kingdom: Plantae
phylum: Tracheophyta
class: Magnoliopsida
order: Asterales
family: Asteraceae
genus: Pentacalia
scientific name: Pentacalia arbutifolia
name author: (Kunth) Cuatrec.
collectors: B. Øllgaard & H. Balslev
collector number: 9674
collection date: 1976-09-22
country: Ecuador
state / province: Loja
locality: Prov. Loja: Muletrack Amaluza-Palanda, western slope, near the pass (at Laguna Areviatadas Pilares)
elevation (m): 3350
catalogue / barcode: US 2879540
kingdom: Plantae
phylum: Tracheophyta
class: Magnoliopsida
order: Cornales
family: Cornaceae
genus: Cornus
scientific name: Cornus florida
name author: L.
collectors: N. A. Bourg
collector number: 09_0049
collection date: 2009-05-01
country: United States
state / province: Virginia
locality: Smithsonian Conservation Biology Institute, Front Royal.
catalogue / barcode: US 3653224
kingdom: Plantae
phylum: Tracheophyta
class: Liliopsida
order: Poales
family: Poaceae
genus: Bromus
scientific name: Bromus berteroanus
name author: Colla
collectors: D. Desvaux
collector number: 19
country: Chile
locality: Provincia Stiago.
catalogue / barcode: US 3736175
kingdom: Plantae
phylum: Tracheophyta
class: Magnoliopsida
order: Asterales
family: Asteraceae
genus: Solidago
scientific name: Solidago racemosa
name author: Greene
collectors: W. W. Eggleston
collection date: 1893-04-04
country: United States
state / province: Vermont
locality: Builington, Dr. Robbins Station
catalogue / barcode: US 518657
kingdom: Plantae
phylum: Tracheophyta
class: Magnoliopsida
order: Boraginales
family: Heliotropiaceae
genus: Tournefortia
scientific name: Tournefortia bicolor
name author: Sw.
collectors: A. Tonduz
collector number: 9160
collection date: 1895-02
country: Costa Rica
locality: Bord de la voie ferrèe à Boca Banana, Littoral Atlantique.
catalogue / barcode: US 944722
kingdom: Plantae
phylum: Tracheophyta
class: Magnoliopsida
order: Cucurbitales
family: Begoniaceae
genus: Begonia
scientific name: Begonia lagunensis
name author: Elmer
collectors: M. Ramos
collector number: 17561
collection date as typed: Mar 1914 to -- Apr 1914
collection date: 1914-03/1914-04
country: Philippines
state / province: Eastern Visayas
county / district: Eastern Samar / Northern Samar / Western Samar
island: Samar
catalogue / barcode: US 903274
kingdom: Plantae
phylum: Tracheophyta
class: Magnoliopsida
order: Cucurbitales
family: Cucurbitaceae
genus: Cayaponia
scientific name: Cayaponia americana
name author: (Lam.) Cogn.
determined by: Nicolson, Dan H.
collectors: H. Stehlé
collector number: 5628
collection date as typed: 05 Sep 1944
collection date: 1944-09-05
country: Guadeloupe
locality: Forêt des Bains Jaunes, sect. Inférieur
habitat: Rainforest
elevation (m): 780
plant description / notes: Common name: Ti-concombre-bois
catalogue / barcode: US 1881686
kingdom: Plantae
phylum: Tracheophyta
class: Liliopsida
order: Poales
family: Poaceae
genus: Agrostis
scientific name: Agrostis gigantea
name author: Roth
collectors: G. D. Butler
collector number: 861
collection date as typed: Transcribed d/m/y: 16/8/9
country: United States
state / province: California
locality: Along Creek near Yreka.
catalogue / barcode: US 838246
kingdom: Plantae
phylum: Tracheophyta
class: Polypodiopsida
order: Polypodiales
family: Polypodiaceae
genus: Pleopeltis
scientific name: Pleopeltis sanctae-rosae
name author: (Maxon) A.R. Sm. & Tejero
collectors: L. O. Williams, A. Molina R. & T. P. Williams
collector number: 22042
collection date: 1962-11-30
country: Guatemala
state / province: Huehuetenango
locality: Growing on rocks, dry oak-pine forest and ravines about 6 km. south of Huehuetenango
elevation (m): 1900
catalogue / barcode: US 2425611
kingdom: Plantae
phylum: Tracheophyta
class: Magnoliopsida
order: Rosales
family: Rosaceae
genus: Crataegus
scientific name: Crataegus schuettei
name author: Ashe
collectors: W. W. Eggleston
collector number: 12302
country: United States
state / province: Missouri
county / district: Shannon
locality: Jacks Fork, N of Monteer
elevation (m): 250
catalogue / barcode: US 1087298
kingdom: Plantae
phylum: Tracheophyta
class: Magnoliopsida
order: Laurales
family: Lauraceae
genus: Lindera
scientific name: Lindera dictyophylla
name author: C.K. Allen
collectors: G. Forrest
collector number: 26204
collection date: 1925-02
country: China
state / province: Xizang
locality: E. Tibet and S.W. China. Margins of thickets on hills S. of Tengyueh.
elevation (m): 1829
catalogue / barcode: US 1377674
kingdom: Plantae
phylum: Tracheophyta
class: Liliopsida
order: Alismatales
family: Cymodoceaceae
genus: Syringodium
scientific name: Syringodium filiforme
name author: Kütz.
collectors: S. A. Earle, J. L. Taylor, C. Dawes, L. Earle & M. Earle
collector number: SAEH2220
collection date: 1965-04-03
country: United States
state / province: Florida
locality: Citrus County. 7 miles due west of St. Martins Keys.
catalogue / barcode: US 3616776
+++++
▶ **Written request**
Return every line of the items above unchanged, in the same order.

▶ **Response below**
kingdom: Plantae
phylum: Tracheophyta
class: Magnoliopsida
order: Asterales
family: Asteraceae
genus: Pentacalia
scientific name: Pentacalia arbutifolia
name author: (Kunth) Cuatrec.
collectors: B. Øllgaard & H. Balslev
collector number: 9674
collection date: 1976-09-22
country: Ecuador
state / province: Loja
locality: Prov. Loja: Muletrack Amaluza-Palanda, western slope, near the pass (at Laguna Areviatadas Pilares)
elevation (m): 3350
catalogue / barcode: US 2879540
kingdom: Plantae
phylum: Tracheophyta
class: Magnoliopsida
order: Cornales
family: Cornaceae
genus: Cornus
scientific name: Cornus florida
name author: L.
collectors: N. A. Bourg
collector number: 09_0049
collection date: 2009-05-01
country: United States
state / province: Virginia
locality: Smithsonian Conservation Biology Institute, Front Royal.
catalogue / barcode: US 3653224
kingdom: Plantae
phylum: Tracheophyta
class: Liliopsida
order: Poales
family: Poaceae
genus: Bromus
scientific name: Bromus berteroanus
name author: Colla
collectors: D. Desvaux
collector number: 19
country: Chile
locality: Provincia Stiago.
catalogue / barcode: US 3736175
kingdom: Plantae
phylum: Tracheophyta
class: Magnoliopsida
order: Asterales
family: Asteraceae
genus: Solidago
scientific name: Solidago racemosa
name author: Greene
collectors: W. W. Eggleston
collection date: 1893-04-04
country: United States
state / province: Vermont
locality: Builington, Dr. Robbins Station
catalogue / barcode: US 518657
kingdom: Plantae
phylum: Tracheophyta
class: Magnoliopsida
order: Boraginales
family: Heliotropiaceae
genus: Tournefortia
scientific name: Tournefortia bicolor
name author: Sw.
collectors: A. Tonduz
collector number: 9160
collection date: 1895-02
country: Costa Rica
locality: Bord de la voie ferrèe à Boca Banana, Littoral Atlantique.
catalogue / barcode: US 944722
kingdom: Plantae
phylum: Tracheophyta
class: Magnoliopsida
order: Cucurbitales
family: Begoniaceae
genus: Begonia
scientific name: Begonia lagunensis
name author: Elmer
collectors: M. Ramos
collector number: 17561
collection date as typed: Mar 1914 to -- Apr 1914
collection date: 1914-03/1914-04
country: Philippines
state / province: Eastern Visayas
county / district: Eastern Samar / Northern Samar / Western Samar
island: Samar
catalogue / barcode: US 903274
kingdom: Plantae
phylum: Tracheophyta
class: Magnoliopsida
order: Cucurbitales
family: Cucurbitaceae
genus: Cayaponia
scientific name: Cayaponia americana
name author: (Lam.) Cogn.
determined by: Nicolson, Dan H.
collectors: H. Stehlé
collector number: 5628
collection date as typed: 05 Sep 1944
collection date: 1944-09-05
country: Guadeloupe
locality: Forêt des Bains Jaunes, sect. Inférieur
habitat: Rainforest
elevation (m): 780
plant description / notes: Common name: Ti-concombre-bois
catalogue / barcode: US 1881686
kingdom: Plantae
phylum: Tracheophyta
class: Liliopsida
order: Poales
family: Poaceae
genus: Agrostis
scientific name: Agrostis gigantea
name author: Roth
collectors: G. D. Butler
collector number: 861
collection date as typed: Transcribed d/m/y: 16/8/9
country: United States
state / province: California
locality: Along Creek near Yreka.
catalogue / barcode: US 838246
kingdom: Plantae
phylum: Tracheophyta
class: Polypodiopsida
order: Polypodiales
family: Polypodiaceae
genus: Pleopeltis
scientific name: Pleopeltis sanctae-rosae
name author: (Maxon) A.R. Sm. & Tejero
collectors: L. O. Williams, A. Molina R. & T. P. Williams
collector number: 22042
collection date: 1962-11-30
country: Guatemala
state / province: Huehuetenango
locality: Growing on rocks, dry oak-pine forest and ravines about 6 km. south of Huehuetenango
elevation (m): 1900
catalogue / barcode: US 2425611
kingdom: Plantae
phylum: Tracheophyta
class: Magnoliopsida
order: Rosales
family: Rosaceae
genus: Crataegus
scientific name: Crataegus schuettei
name author: Ashe
collectors: W. W. Eggleston
collector number: 12302
country: United States
state / province: Missouri
county / district: Shannon
locality: Jacks Fork, N of Monteer
elevation (m): 250
catalogue / barcode: US 1087298
kingdom: Plantae
phylum: Tracheophyta
class: Magnoliopsida
order: Laurales
family: Lauraceae
genus: Lindera
scientific name: Lindera dictyophylla
name author: C.K. Allen
collectors: G. Forrest
collector number: 26204
collection date: 1925-02
country: China
state / province: Xizang
locality: E. Tibet and S.W. China. Margins of thickets on hills S. of Tengyueh.
elevation (m): 1829
catalogue / barcode: US 1377674
kingdom: Plantae
phylum: Tracheophyta
class: Liliopsida
order: Alismatales
family: Cymodoceaceae
genus: Syringodium
scientific name: Syringodium filiforme
name author: Kütz.
collectors: S. A. Earle, J. L. Taylor, C. Dawes, L. Earle & M. Earle
collector number: SAEH2220
collection date: 1965-04-03
country: United States
state / province: Florida
locality: Citrus County. 7 miles due west of St. Martins Keys.
catalogue / barcode: US 3616776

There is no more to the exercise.